What have you learned? Any challenges?

“I have learned that we need to widen our understanding of sexual violence so that it doesn’t remain an issue that happens ‘to other people’. This includes tackling myths and changing the language we use so that we widen our perspective to truly understand (and respond to) the fact that anyone can be affected, anyone can be a perpetrator, and that sexual violence can happen under any circumstances.

Including survivor’s voices is key throughout, so I do try to provide a platform for lived experiences alongside anything I might contribute as a professional. My most recent example is interviewing survivors for a textbook I have been working on, so that their voices highlight what needs to be known within my field.

Challenges tend to be systemic, so making connections with lots of people in other systems survivors may use (criminal justice, other support systems aside from psychotherapy) has proven difficult.

Another challenge is the gendered way in which we have understood sexual violence, which is also a binary view of gender. We don’t live in a world where only men and women exist, so again having to evolve the language and understanding we have on sexual violence takes a lot of work.”

What’s next?

“Waiting for my book to be published! Hopefully, this will be in mid-2021. I’m excited to use it as a vehicle by which to keep doing the work I’m doing and invite more constructive conversations about how psychotherapy needs to evolve to meet the needs of survivors inside and outside of the room.

I will continue to provide consultancy, write, and speak so that services can better respond to survivors, along with work in the public arena to push back against the disempowerment survivors face in many spaces.

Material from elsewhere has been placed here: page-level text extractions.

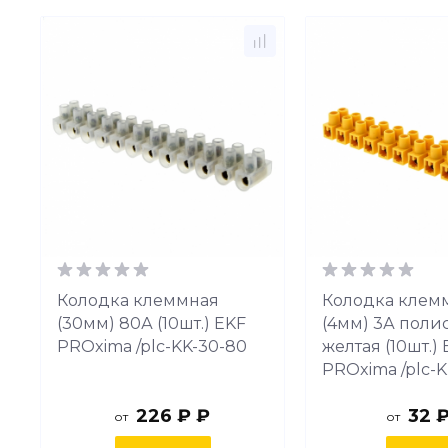
Колодка клеммная
Колодка клем
(30мм) 80А (10шт.) EKF
(4мм) 3А поли
PROxima /plc-KK-30-80
желтая (10шт.)
PROxima /plc-K
226 ₽ ₽
32 
от
от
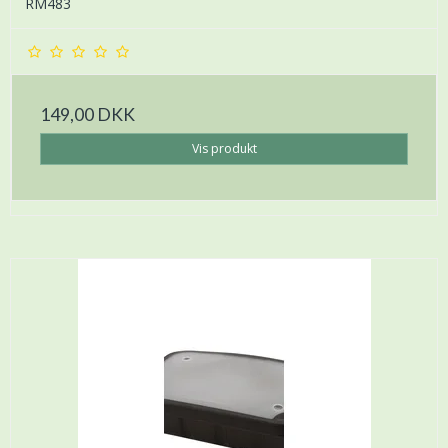
RM483
149,00 DKK
Vis produkt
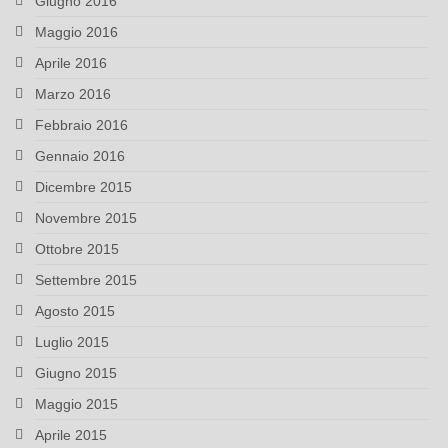
Giugno 2016
Maggio 2016
Aprile 2016
Marzo 2016
Febbraio 2016
Gennaio 2016
Dicembre 2015
Novembre 2015
Ottobre 2015
Settembre 2015
Agosto 2015
Luglio 2015
Giugno 2015
Maggio 2015
Aprile 2015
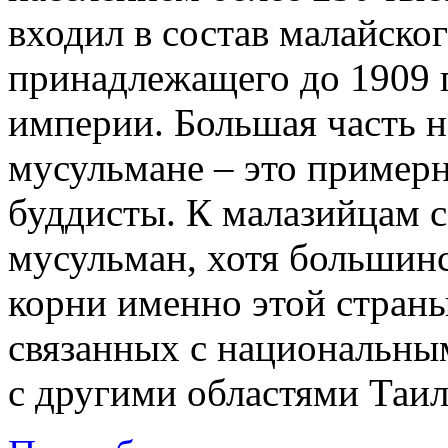
входил в состав малайског
принадлежащего до 1909 
империи. Большая часть 
мусульмане – это примерн
буддисты. К малазийцам с
мусульман, хотя большинс
корни именно этой страны
связанных с национальны
с другими областями Таил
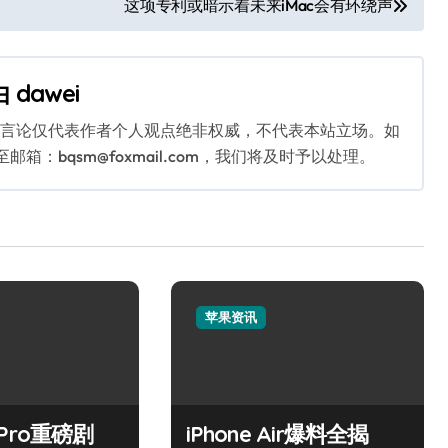
这项专利或暗示着未来iMac会有环绕声
由
dawei
关言论仅代表作者个人观点绝非权威，不代表本站立场。如
：bqsm@foxmail.com，我们将及时予以处理。
苹果资讯
7 Pro重磅剧
iPhone Air爆料全揭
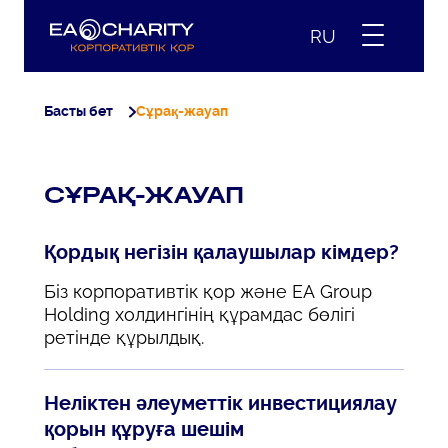
RU
Басты бет
Сұрақ-жауап
СҰРАҚ-ЖАУАП
Қордық негізін қалаушылар кімдер?
Біз корпоративтік қор және EA Group
Holding холдингінің құрамдас бөлігі
ретінде құрылдық.
Неліктен әлеуметтік инвестициялау
қорын құруға шешім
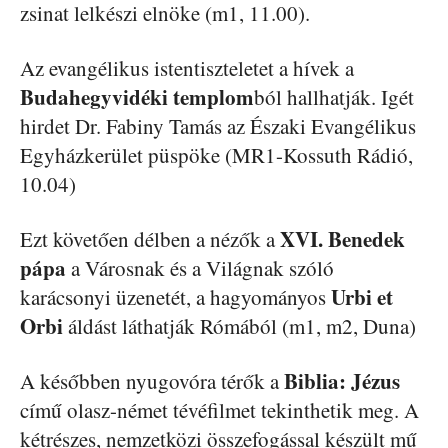
zsinat lelkészi elnöke (m1, 11.00).
Az evangélikus istentiszteletet a hívek a
Budahegyvidéki templom
ból hallhatják. Igét
hirdet Dr. Fabiny Tamás az Északi Evangélikus
Egyházkerület püspöke (MR1-Kossuth Rádió,
10.04)
XVI. Benedek
Ezt követően délben a nézők a
p
ápa
a Városnak és a Világnak szóló
Urbi et
karácsonyi üzenetét, a hagyományos
Orbi
áldást láthatják Rómából (m1, m2, Duna)
Biblia: Jézus
A későbben nyugovóra térők a
című olasz-német tévéfilmet tekinthetik meg. A
kétrészes, nemzetközi összefogással készült mű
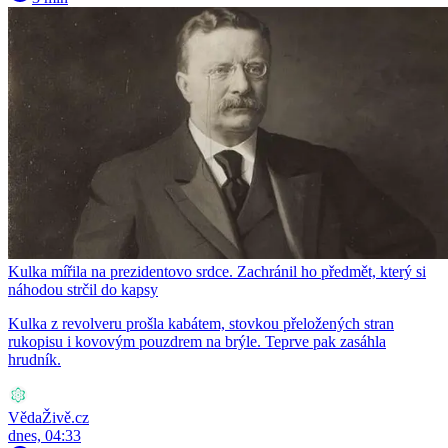
Kulka mířila na prezidentovo srdce. Zachránil ho předmět, který si
náhodou strčil do kapsy
Kulka z revolveru prošla kabátem, stovkou přeložených stran
rukopisu i kovovým pouzdrem na brýle. Teprve pak zasáhla
hrudník.
VědaŽivě.cz
dnes, 04:33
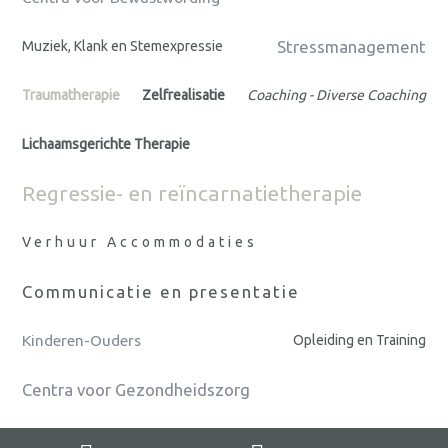
Stressmanagement
Muziek, Klank en Stemexpressie
Traumatherapie
Zelfrealisatie
Coaching - Diverse Coaching
Lichaamsgerichte Therapie
Regressie- en reïncarnatietherapie
Verhuur Accommodaties
Communicatie en presentatie
Kinderen-Ouders
Opleiding en Training
Centra voor Gezondheidszorg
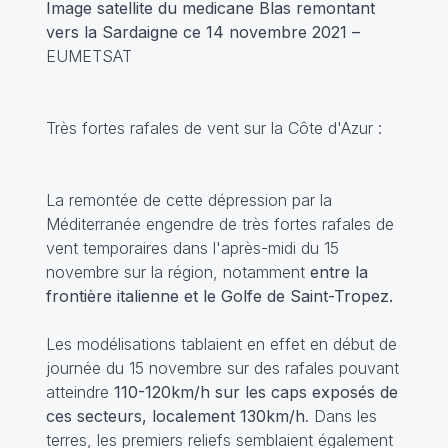
Image satellite du medicane Blas remontant
vers la Sardaigne ce 14 novembre 2021 –
EUMETSAT
Très fortes rafales de vent sur la Côte d'Azur :
La remontée de cette dépression par la
Méditerranée engendre de très fortes rafales de
vent temporaires dans l'après-midi du 15
novembre sur la région, notamment
entre la
frontière italienne et le Golfe de Saint-Tropez.
Les modélisations tablaient en effet en début de
journée du 15 novembre sur des rafales pouvant
atteindre
110-120km/h sur les caps exposés de
ces secteurs, localement 130km/h
. Dans les
terres, les premiers reliefs semblaient également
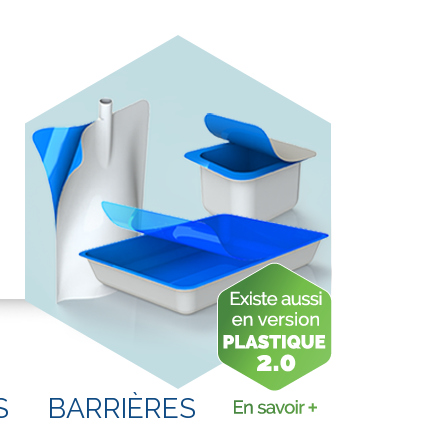
S
BARRIÈRES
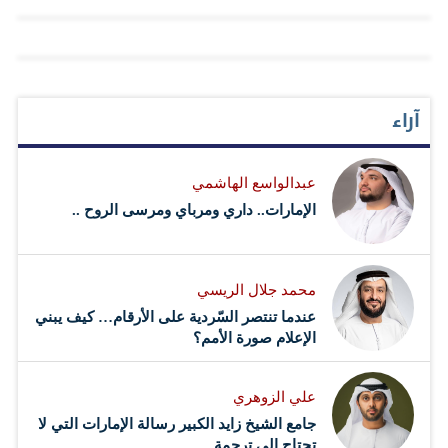
آراء
عبدالواسع الهاشمي
الإمارات.. داري ومرباي ومرسى الروح ..
محمد جلال الريسي
عندما تنتصر السّردية على الأرقام… كيف يبني
الإعلام صورة الأمم؟
علي الزوهري
جامع الشيخ زايد الكبير رسالة الإمارات التي لا
تحتاج إلى ترجمة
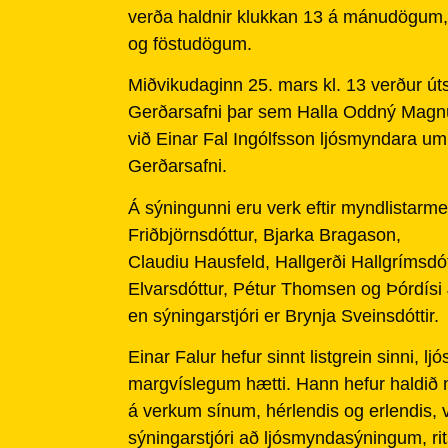
verða haldnir klukkan 13 á mánudögum
og föstudögum.
Miðvikudaginn 25. mars kl. 13 verður út
Gerðarsafni þar sem Halla Oddný Magnús
við Einar Fal Ingólfsson ljósmyndara um 
Gerðarsafni.
Á sýningunni eru verk eftir myndlistarm
Friðbjörnsdóttur, Bjarka Bragason,
Claudiu Hausfeld, Hallgerði Hallgrímsdót
Elvarsdóttur, Pétur Thomsen og Þórdísi
en sýningarstjóri er Brynja Sveinsdóttir.
Einar Falur hefur sinnt listgrein sinni, 
margvíslegum hætti. Hann hefur haldið 
á verkum sínum, hérlendis og erlendis, 
sýningarstjóri að ljósmyndasýningum, ri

A full list of my writing and speaking work for far is listed on the Therapy Leeds website. This work includes raising awareness of the issue of sexual violence via podcasts, local radio, online blogs, and print publications.”

What advice, contacts, or resources would help you?

“I would like to work with other activists in this area and pursue further lobbying/challenging policies or law.

Why we’re sharing these stories

Each year, an individual or organisation from each of our five categories plus one exceptional judges’ choice individual is recognised at our annual Igniting Inspiration celebration event.

We publish each and every nomination to raise awareness of all the positive work that goes on in the North. While, this year, our physical event had to be deferred, our campaign to spread stories of positive social impact continues – good news is needed!